ACTION ITEM
Copy whichever lines of the data hold the word "option".

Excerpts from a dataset
* * * * *

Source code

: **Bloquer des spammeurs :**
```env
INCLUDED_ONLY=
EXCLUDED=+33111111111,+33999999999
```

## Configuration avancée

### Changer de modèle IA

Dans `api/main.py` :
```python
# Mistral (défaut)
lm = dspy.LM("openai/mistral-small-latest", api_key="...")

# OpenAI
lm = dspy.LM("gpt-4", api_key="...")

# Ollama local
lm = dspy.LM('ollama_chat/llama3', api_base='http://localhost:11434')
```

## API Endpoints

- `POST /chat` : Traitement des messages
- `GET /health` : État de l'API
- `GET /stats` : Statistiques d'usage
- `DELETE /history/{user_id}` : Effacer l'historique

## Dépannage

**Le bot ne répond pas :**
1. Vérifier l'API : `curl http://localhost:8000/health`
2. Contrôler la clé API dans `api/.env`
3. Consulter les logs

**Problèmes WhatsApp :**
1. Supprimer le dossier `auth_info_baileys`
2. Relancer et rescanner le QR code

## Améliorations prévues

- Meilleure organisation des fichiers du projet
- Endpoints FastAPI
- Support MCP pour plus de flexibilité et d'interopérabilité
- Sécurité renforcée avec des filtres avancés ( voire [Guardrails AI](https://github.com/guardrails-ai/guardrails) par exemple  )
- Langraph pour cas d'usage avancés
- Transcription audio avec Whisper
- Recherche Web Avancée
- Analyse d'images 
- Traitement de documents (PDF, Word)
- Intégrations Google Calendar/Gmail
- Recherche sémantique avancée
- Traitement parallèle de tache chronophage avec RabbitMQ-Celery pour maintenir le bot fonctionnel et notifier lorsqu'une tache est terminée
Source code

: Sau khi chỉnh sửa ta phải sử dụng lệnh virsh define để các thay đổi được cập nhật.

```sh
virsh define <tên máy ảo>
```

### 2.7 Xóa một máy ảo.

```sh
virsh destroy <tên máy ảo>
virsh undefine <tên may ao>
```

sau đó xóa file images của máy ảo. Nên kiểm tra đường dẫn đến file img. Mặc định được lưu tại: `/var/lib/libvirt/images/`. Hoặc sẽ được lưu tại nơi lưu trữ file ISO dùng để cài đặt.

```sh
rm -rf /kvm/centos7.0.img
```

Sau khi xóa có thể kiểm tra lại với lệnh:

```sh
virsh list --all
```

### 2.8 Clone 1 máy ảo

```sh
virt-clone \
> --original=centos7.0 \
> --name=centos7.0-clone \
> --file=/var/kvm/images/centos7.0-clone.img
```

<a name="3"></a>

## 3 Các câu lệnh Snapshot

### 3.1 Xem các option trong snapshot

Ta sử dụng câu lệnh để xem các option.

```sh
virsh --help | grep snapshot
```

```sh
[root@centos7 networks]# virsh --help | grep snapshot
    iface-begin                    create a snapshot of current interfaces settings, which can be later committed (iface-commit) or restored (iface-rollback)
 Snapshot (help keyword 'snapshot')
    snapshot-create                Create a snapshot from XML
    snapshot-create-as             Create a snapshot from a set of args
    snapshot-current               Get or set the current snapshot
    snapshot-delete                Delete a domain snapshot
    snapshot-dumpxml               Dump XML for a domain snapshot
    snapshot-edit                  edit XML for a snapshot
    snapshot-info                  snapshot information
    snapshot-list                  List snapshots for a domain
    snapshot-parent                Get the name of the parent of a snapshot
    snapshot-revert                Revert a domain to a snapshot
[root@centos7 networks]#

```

* * * * *

RESULT BELOW
### 3.1 Xem các option trong snapshot
Ta sử dụng câu lệnh để xem các option.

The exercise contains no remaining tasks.